When Paul Wong and Maria Smirnova took over management of the Sprott Gold and Precious Minerals Fund in January, the first thing they did was focus on liquidity. In this interview with The Gold Report, the two share their secrets for maintaining the discipline required to execute on a contrarian investing philosophy while taking advantage of the trading opportunities that open up in the final stages of a bear market.

The Gold Report: Rick Rule talks a lot about how much money can be made investing in things people hate, or at least don't like very much. Throughout the first quarter of this year, natural resources as a whole seemed to be in that category. How do you create a successful investing strategy out of a contrarian philosophy?

Paul Wong: First, it takes a lot of patience to be contrarian. You also need to have a lot of discipline. Probably more important than anything else, you need sticky investors. That's the hardest thing to get on the planet right now, an investor willing to stick it out.

Contrarian investors have to have the stomach to buy when the market is in the midst of a violent selloff, and they have to have the wherewithal to ride the volatility of the storm. That's the patience and the discipline part. Successful bottomfishing investors have to be able to discern the fine line between a company that could rally hard after a down leg and one that is on the verge of going bankrupt. You can throw luck into the requirements for being a contrarian investor as well, but at the end of the day it is a challenging way to approach building a portfolio so it is a good thing it sometimes pays off so dramatically.

Mutual funds aren't traditionally built to be contrarian. I remember a joke I learned when I was a junior portfolio manager. I mentioned to someone that a stock could be a great investment in three or five years' time, and the fellow shot back to me, "Yes, my successor will look quite brilliant when that happens." That's the problem with long-term, contrarian-type investments. It may be a great idea, but you may not have a job by the time it pays off.

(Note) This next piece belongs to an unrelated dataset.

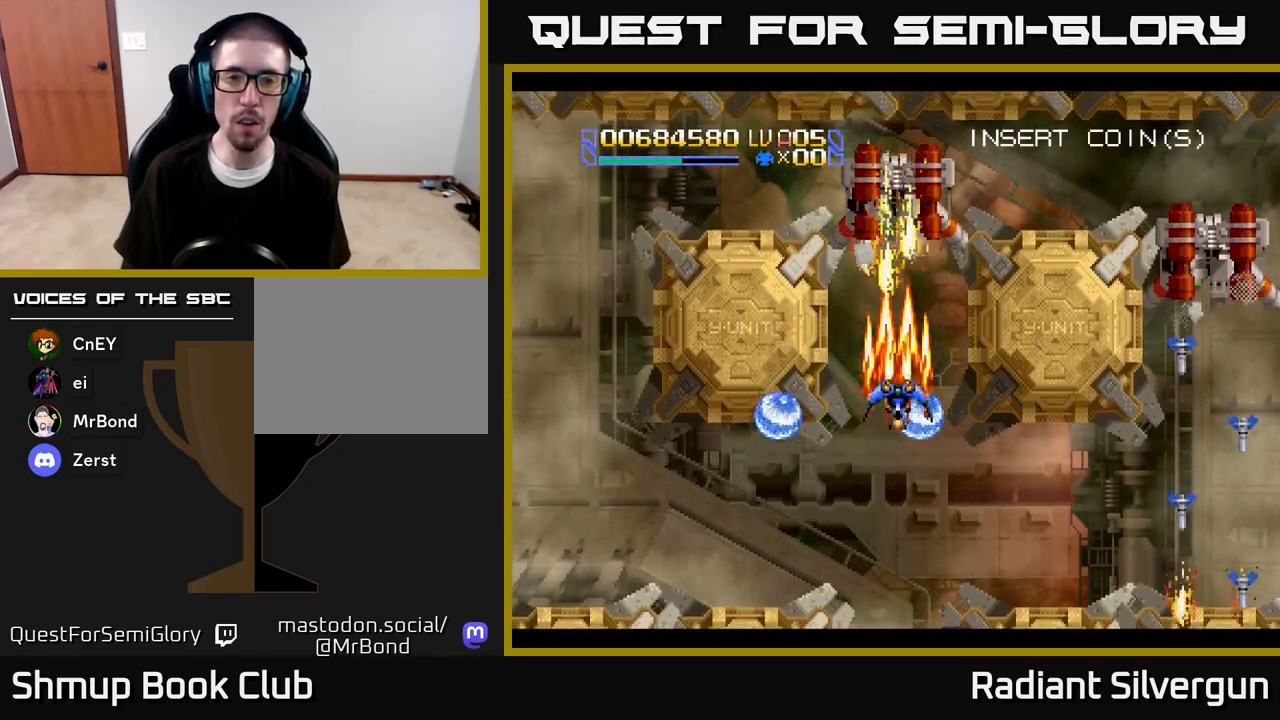
{"buttons": ["A", "DPAD_RIGHT"], "left_stick": "center", "right_stick": "center", "events": [[383, "DPAD_RIGHT", "down"], [483, "DPAD_DOWN", "up"]]}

TGR: Does it take a lot more homework to be a contrarian investor than following an index or a blue chip stock?

Maria Smirnova: Certainly, but that's what we do here. We stay in touch with the companies in our universe all the time. We get to know the management teams. So for us, it's par for the course.

TGR: That distaste for precious metals, particularly gold, seems to be softening lately. What is your working estimate for gold prices through the rest of 2015?

PW: We see gold prices range bound between $1,150 an ounce ($1,150/oz) and $1,300/oz. What's driving gold right now is the volatility in the currency market. The U.S. dollar has been strengthening against every currency on the planet based on monetary policy. The U.S. is just in a different phase of its economic cycle than everyone else. The Federal Reserve Board is now focused on increasing rates, possibly as soon as December of this year. Conversely, Europe and Japan are still in quantitative easing mode. They're looking aggressively to lower rates. Paired with attractive bond yields and a domestic economy that is relatively stable, the U.S. dollar will probably continue to be strong and that has an impact on gold prices.

TGR: Paul, you took the helm of the Sprott Gold and Precious Minerals Fund (SPR300:TSX) in late January. Like the market, it's had some challenging quarterly results. What adjustments have you made and why?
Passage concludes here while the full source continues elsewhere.